Comic Fodder

Tpull's Weekly Marvel Comics Review – Part Two

Is it just me, or are all these comic titles getting longer and more convoluted?

Spider-Man: Brand New Day – Extra!! #1

by Joe Kelly, Chris Bachalo, Zeb Wells, Patrick Olliffe, Marc Guggenheim and Marcos Martin

Marvel is so inconsistent on what they want to do these days, they can’t even match their own indicia. The cover tries to be a newspaper story, with “Extra!” emblazoned across the top, and on the inside, the indicia actually has two exclamation points!(!) What’s the matter, by the time you guys went to print, you only felt it was worth one for the cover? As if Busiek wasn't being freaky enough at DC to have his characters act a certain way after I wrote about them, now there’s a comment in red at the bottom of the first page, finally remarking on the fact that they keep running the same story all the time, never changing the text. I’m glad they’re having fun with it.

They give us three stories, the first of which shows us how Hammerhead has survived getting shot, while the second reminds us of the complicated relationship between Peter and Harry. The third story is the most interesting, and deals with legal issues. We have some great guest appearances, and an unanswered question that will have to wait a few issues before we can see what led to these events.

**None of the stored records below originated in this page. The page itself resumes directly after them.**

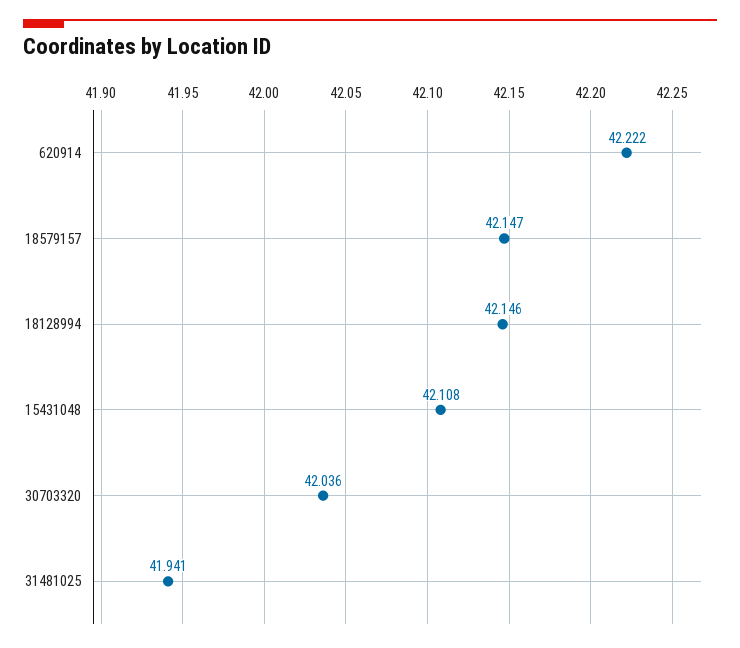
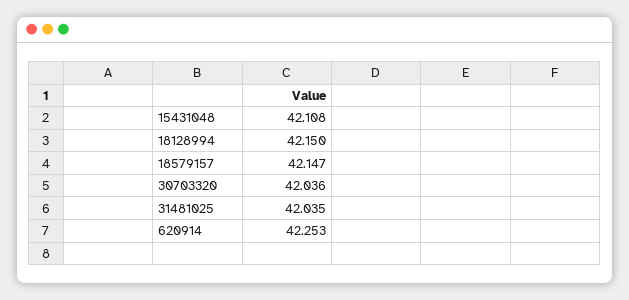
620914: 42.222 -> 42.253
18128994: 42.146 -> 42.15
31481025: 41.941 -> 42.035

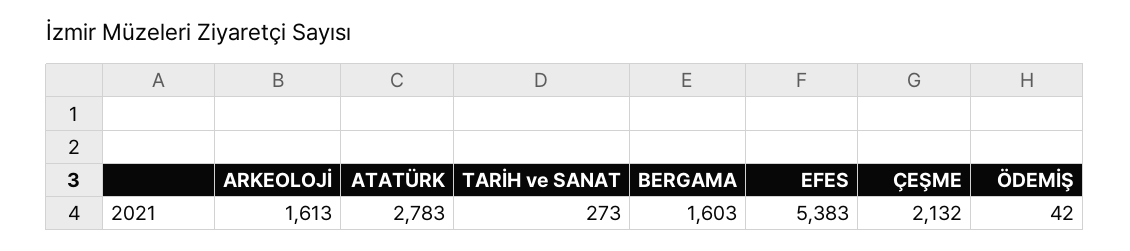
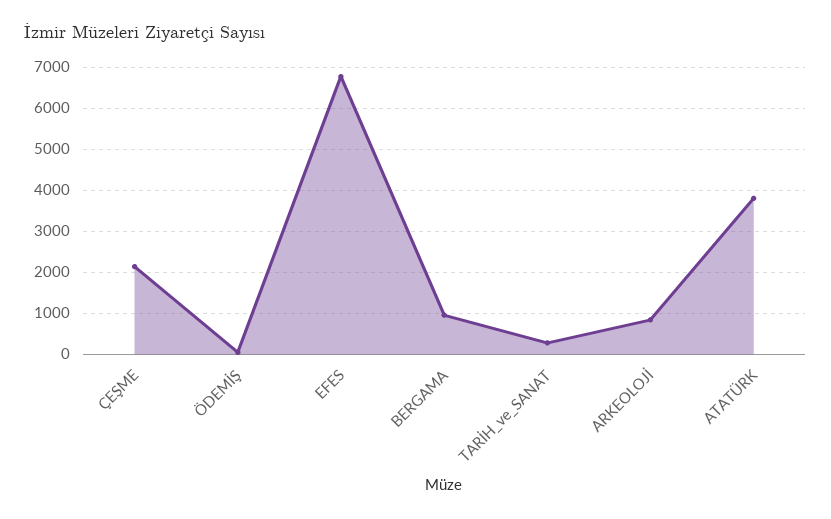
ARKEOLOJİ: 1613 -> 800
ATATÜRK: 2783 -> 3800
BERGAMA: 1603 -> 1000
EFES: 5383 -> 6800

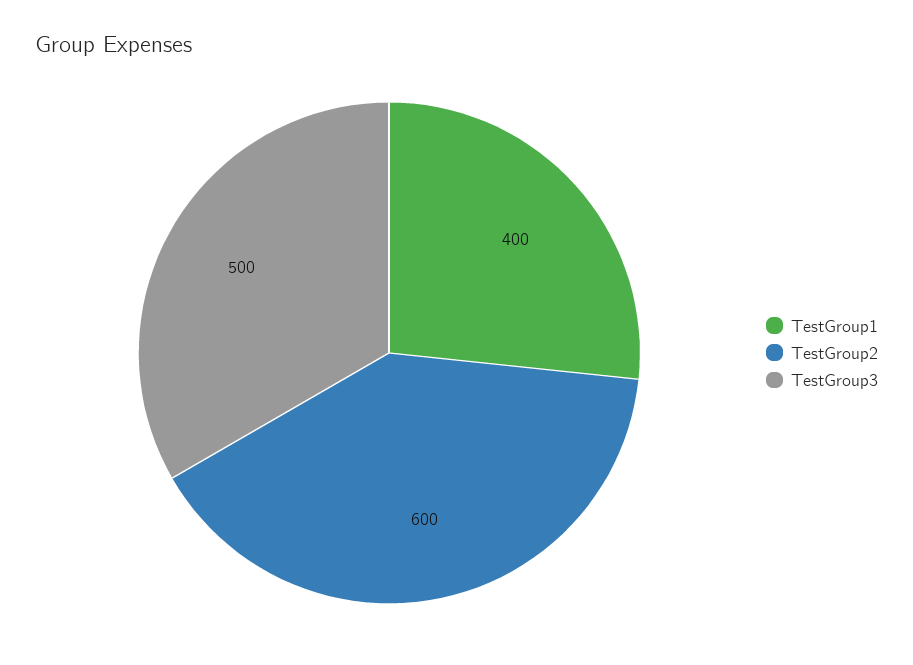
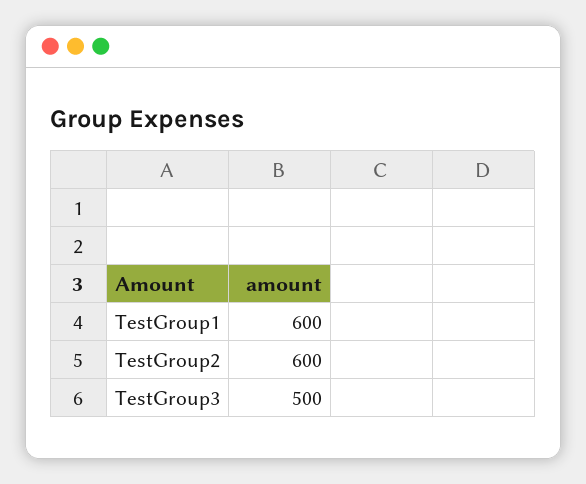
TestGroup1: 400 -> 600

This “extra” issue was almost mandatory just because there are so many plot threads running through the single Spider-Man series, there is no way to tackle all of them, even coming out three times a month. Between supporting characters, new villains, the Spider-killer plot that seems to have gone on forever, and various other subplots that have been started by the roster of writers, these short stories help to give some good screen time to help build up a good yarn.

New Universal: 1959 #1

by Kieron Gillen, Greg Scott, and Kody Chamberlain

Did you think this was a non-Marvel universe? Take a trip to the past and catch an appearance by Tony Stark! The surprises start in the first couple pages, and the tale that follows has some nice elements of film noir to it, as the government tries to understand what effect the “fireworks” have had on their planet. The theme is a familiar one, with humans fearing what they don’t understand, and much like mutants, seeing a threat to their dominance on the planet.

Cloaked within the secrecy of a classified government conspiracy, the story works; it fits in with some of the dirty little deeds certain government agencies used to do back in the day, and the cold-bloodedness of it is a little spooky. Although many of the themes are familiar, the presentation is great, as both writing and art work well together to give us a nice backstory to this particular universe.

Secret Invasion: Fantastic Four 3

by Roberto Aguirre-Sacasa and Barry Kitson

This was my favorite Secret Invasion tie-in, to the point I almost wish it could have been a four-parter. From the way Franklin initially misspells “Fantasticar” and then scribbles the mistake out (and the fact that he didn’t catch his mistake on “invisible”), to Kitson’s great art, to the excellent coloring, we’ve got a winner on our hands. We get a resolution of sorts with Lyja, as well as how she was recruited into the war effort; we get to see a touching example of injustice at the Prison Alpha; and we get to see Johnny and Ben return to Earth.

The thing that makes this series different from all of the other invasion nonsense is two-fold. One, stuff actually happens, and we get a beginning, a middle, and an end, as opposed to what feels like a very drawn-out middle in most other series. Two, this read actually made me feel something. When the two got back with plans to find the other half of their foursome, I felt a sense of accomplishment that they were able to get back without the aid of Reed as their “brains.” I also felt their anger at what had happened, and I felt their success and their determination to set things right again. That’s more feeling than every issue of the various Avengers titles put together for the last month (well, more good feelings, anyway).

If you don’t normally collect tie-ins, and there is one series you might be tempted to check out in this entire mess, try this one.

Ultimate Spider-Man 124

by Brian Bendis and Stuart Immonen

It’s Ultimate Beetle! He’s a little more advanced than the regular one, and has at least a couple of extra capabilities. Added in is some kind of headache Peter got a while ago, and as usual, a lot of chit-chat between Peter and MJ. Are Peter’s headaches related to the appearance of Beetle somehow? Immonen does his usual good job on the art. While not giving us any big surprises, Ultimate Spidey continues to be a fairly solid read each time.

Tpull is Travis Pullen. He started reading comics at 5 years old, and he can't seem to stop.